Souvenir et imaginaire
Comment mêler à la fois l'histoire que j'ai vécue il y a 16 ans dans cette ville, le souvenir que j'en ai gardé – peu à peu s'est installé dans mon imaginaire la mémoire des images que j'ai faites plutôt que la ville elle-même – et l'histoire de cette ville au travers des mutations que j'observe soudain au présent. Comment mettre en image cet entrelacement du souvenir en partie imaginaire et de l'imagination qui se nourrit de la mémoire ?

Point de vue
J'ai écarté les vues larges ou trop distantes pour l'usage du fragment. Le modèle de la nature morte s'est aussi imposé à moi, dans son souci de description d'objets animés par une dimension temporelle. L'énorme tête – qui n'est pas sans rappeler la sculpture monumentale et héroïque des régimes totalitaires renversée au sol après la chute du régime – perturbe l'échelle de l'espace public et offre le visage exorbité d'un simulacre publicitaire, en réalité un espace pour la peau... Secrète pensée pour les bougies peintes par Gerhard Richter, qui passa 30 ans de sa vie à Dresde, la photographie Kerze est une représentation en reflet de la ville, dans un feuilletage des histoires, du dehors à l'intime.

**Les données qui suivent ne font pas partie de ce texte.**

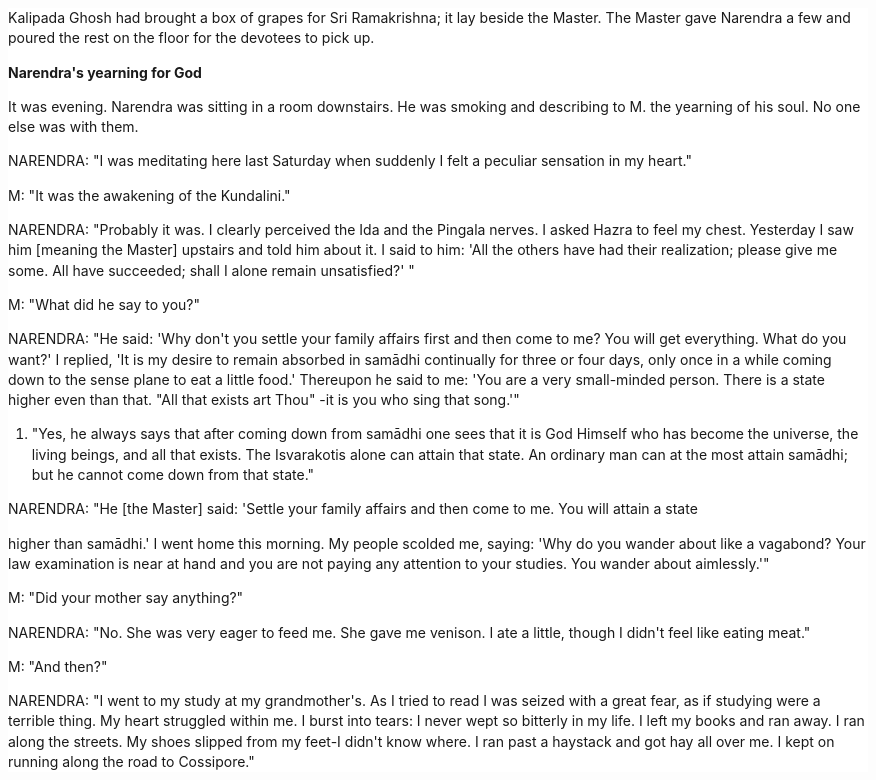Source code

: Kalipada Ghosh had brought a box of grapes for Sri Ramakrishna; it lay
beside the Master. The Master gave Narendra a few and poured the rest on
the floor for the devotees to pick up.

**Narendra\'s yearning for God**

It was evening. Narendra was sitting in a room downstairs. He was
smoking and describing to M. the yearning of his soul. No one else was
with them.

NARENDRA: \"I was meditating here last Saturday when suddenly I felt a
peculiar sensation in my heart.\"

M: \"It was the awakening of the Kundalini.\"

NARENDRA: \"Probably it was. I clearly perceived the Ida and the Pingala
nerves. I asked Hazra to feel my chest. Yesterday I saw him \[meaning
the Master\] upstairs and told him about it. I said to him: \'All the
others have had their realization; please give me some. All have
succeeded; shall I alone remain unsatisfied?\' \"

M: \"What did he say to you?\"

NARENDRA: \"He said: \'Why don\'t you settle your family affairs first
and then come to me? You will get everything. What do you want?\' I
replied, \'It is my desire to remain absorbed in samādhi continually for
three or four days, only once in a while coming down to the sense plane
to eat a little food.\' Thereupon he said to me: \'You are a very
small-minded person. There is a state higher even than that. \"All that
exists art Thou\" -it is you who sing that song.\'\"

1.  \"Yes, he always says that after coming down from samādhi one sees
    that it is God Himself who has become the universe, the living
    beings, and all that exists. The Isvarakotis alone can attain that
    state. An ordinary man can at the most attain samādhi; but he cannot
    come down from that state.\"

NARENDRA: \"He \[the Master\] said: \'Settle your family affairs and
then come to me. You will attain a state

higher than samādhi.\' I went home this morning. My people scolded me,
saying: \'Why do you wander about like a vagabond? Your law examination
is near at hand and you are not paying any attention to your studies.
You wander about aimlessly.\'\"

M: \"Did your mother say anything?\"

NARENDRA: \"No. She was very eager to feed me. She gave me venison. I
ate a little, though I didn\'t feel like eating meat.\"

M: \"And then?\"

NARENDRA: \"I went to my study at my grandmother\'s. As I tried to read
I was seized with a great fear, as if studying were a terrible thing. My
heart struggled within me. I burst into tears: I never wept so bitterly
in my life. I left my books and ran away. I ran along the streets. My
shoes slipped from my feet-I didn\'t know where. I ran past a haystack
and got hay all over me. I kept on running along the road to
Cossipore.\"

Karstadt, la persistance des images
Reprenant une forme à la fois emblématique et vernaculaire (le revêtement géométrique de l'ancien supermarché Karstadt), ce papier peint raconte aussi la ville, la manière dont elle vit dans la mémoire de ses habitants et réinterprète le rapport de l'image au décor, à l'architecture et à l'histoire.
Karstadt est ce supermarché construit dans les années 70 au centre ville, qui a été rasé à la fin des années 90 et reconstruit quelques rues plus loin. A l'emplacement de l'ancien bâtiment, sous la pression des habitants, nostalgiques de ses formes géométriques (et pour certains de la RDA), l'architecte en charge de la reconstruction d'un nouveau centre commercial a du intégrer au projet le fameux revêtement en forme de sarcophages métalliques. Le nouveau bâtiment a été inauguré en novembre 2009. A l'Institut français, la reprise de ce motif appartenant à la mémoire collective a délié les langues et les visiteurs de l'exposition m'ont raconté les transformations de leur ville depuis la réunification.

Présent historique
Par la confrontation des époques, ces images suggèrent que le passé ne passe pas, qu'il continue d'imprégner et de déterminer les structures mentales. Elles débusquent la manière dont le passé a survécu ou s'est pétrifié et instaurent une sorte de « présent historique » (Michel Poivert).
Avec la mention ʺwww.dresden.de″, une des photographies montre le célèbre panorama de Dresde représenté par les peintres du dix-huitième siècle comme une image à lire. Elle renvoie à la charge touristique très forte de la ville qui réécrit sans cesse son histoire en remodelant son centre historique. La bâche publicitaire est photographiée à l'envers, elle fonctionne comme un négatif de la ville, comme l'envers d'un décor, filtrant la lumière du crépuscule chère aux romantiques allemands.